せっかくリラックスするために銭湯や温泉に行きたいのに、我慢をしながら入浴するのではリラックスなんて出来ないですよね。
ただ悪いニュースばかりではありません。
温泉名所が数多くある大分県別府市は、性的マイノリティの人達が気軽に温泉を利用できる環境整備に乗り出しました。
市の観光協会や関係団体などで「温泉部会」をつくり、性的マイノリティを含め温泉の入浴に不安がある人に対して合理的な配慮がどこまでできるかを検討する予定とのことです。
【参考】https://www3.nhk.or.jp/lnews/oita/20230628/5070016037.html
銭湯・温泉問題に関してはまだまだ性的マイノリティに対して、設備やサービスなど進んではおりませんが、別府市を先頭にこれから発展していくことでしょう。
まとめ
今回は性的マイノリティが日常生活において困る事を大きく3点ピックアップしましたが、これは氷山の一角でまだまだ問題は多く残されています。
学校や会社組織においても性的マイノリティに対しての教育や理解は目に見えて早く進んでいますが、理解をしていても差別・偏見の目が未だ強く残っている人も多く存在しています。

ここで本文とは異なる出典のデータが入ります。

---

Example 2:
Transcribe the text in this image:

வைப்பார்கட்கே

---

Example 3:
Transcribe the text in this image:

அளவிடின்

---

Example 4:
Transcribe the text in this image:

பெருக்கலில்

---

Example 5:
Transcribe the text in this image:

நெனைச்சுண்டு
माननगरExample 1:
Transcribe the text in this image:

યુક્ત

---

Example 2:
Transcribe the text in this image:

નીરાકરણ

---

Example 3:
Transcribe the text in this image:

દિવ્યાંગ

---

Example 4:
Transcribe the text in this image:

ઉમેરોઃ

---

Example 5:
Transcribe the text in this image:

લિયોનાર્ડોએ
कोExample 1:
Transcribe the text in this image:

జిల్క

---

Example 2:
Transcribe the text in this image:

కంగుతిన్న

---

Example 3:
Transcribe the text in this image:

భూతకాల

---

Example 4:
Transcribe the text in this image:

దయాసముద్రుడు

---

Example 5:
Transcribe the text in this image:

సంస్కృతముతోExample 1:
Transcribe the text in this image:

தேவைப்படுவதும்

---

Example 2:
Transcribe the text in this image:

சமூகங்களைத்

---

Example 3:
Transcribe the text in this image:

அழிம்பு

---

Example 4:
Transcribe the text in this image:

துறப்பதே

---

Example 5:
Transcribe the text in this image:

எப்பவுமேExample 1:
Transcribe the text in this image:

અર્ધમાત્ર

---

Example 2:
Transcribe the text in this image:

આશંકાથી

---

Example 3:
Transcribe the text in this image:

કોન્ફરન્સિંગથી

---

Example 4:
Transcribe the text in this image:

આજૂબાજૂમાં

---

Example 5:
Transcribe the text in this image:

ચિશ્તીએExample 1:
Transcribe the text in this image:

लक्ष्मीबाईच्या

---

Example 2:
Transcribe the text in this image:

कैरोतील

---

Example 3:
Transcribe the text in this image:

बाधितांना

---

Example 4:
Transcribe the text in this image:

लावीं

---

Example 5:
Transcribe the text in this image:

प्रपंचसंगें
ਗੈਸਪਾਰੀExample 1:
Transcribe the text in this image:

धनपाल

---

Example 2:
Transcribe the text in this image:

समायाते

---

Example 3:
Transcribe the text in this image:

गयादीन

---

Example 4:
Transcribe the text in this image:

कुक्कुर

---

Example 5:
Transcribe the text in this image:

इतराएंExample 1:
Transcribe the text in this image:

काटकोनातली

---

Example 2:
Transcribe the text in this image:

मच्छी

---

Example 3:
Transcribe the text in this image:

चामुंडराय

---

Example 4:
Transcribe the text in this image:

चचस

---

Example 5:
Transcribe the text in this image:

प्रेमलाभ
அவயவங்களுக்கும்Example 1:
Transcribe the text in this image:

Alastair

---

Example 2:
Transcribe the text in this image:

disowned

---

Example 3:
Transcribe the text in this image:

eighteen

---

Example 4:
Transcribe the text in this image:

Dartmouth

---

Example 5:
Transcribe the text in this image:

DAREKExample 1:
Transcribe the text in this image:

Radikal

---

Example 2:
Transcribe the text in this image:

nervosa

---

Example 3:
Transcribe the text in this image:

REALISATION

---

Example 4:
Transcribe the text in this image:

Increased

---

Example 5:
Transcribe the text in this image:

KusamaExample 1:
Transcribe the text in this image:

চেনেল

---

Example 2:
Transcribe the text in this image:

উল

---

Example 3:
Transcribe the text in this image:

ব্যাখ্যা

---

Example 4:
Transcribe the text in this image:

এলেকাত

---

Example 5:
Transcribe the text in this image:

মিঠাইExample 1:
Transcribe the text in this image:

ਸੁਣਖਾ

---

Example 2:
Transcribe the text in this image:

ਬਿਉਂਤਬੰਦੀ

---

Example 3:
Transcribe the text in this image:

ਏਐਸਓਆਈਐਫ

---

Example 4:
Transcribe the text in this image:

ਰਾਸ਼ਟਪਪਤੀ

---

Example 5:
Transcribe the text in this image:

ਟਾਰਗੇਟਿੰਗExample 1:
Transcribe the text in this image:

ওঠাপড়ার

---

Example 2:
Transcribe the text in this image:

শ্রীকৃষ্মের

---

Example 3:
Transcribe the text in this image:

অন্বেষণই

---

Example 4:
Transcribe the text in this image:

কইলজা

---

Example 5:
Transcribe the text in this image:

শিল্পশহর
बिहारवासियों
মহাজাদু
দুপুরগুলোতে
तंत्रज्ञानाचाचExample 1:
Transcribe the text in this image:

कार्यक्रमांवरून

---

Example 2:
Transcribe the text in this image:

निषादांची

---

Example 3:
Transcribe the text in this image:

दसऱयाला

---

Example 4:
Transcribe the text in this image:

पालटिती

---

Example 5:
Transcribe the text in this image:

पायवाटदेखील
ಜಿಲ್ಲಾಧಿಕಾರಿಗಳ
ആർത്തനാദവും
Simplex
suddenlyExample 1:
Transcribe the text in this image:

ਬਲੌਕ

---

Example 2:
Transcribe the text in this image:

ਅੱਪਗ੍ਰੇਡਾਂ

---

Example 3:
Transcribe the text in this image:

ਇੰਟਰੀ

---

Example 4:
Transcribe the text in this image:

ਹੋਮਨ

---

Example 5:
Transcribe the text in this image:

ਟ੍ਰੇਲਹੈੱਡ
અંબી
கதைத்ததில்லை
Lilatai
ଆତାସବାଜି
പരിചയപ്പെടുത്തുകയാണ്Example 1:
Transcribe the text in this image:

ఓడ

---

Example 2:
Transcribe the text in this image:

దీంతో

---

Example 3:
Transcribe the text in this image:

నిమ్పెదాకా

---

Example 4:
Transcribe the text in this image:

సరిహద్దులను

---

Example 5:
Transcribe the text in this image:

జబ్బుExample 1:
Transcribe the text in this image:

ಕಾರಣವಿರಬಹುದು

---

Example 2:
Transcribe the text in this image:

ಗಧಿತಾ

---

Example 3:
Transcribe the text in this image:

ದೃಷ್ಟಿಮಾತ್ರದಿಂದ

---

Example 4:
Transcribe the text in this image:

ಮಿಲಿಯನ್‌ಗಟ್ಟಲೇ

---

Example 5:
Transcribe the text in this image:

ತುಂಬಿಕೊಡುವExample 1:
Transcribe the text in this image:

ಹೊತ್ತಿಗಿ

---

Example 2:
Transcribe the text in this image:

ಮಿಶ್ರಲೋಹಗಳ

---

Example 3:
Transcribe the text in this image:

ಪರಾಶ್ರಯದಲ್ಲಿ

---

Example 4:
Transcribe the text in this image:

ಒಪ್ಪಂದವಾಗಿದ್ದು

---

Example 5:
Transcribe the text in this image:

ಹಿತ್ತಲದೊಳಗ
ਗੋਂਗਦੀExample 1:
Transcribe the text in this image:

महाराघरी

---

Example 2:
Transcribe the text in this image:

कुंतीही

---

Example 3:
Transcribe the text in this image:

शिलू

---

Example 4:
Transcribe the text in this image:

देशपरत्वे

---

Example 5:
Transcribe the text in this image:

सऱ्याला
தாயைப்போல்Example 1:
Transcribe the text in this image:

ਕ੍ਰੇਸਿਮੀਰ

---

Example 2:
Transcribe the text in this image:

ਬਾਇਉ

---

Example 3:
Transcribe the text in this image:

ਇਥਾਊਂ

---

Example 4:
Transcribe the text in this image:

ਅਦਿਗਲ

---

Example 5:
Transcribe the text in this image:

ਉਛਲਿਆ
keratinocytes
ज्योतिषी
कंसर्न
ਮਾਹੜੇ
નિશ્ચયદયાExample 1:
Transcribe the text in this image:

しかし全体的に見ると性的マイノリティが過ごしやすくなるような取り組みは、色んな角度から行われています。
国と私達が協力して動かなければ解決されない問題です。
最終的な解決に繋がるにはまだまだ時間がかかりそうですが、私達ひとりひとりの意識を変えていくだけで少しずつ性的マイノリティの人が過ごしやすくなるのではないでしょうか。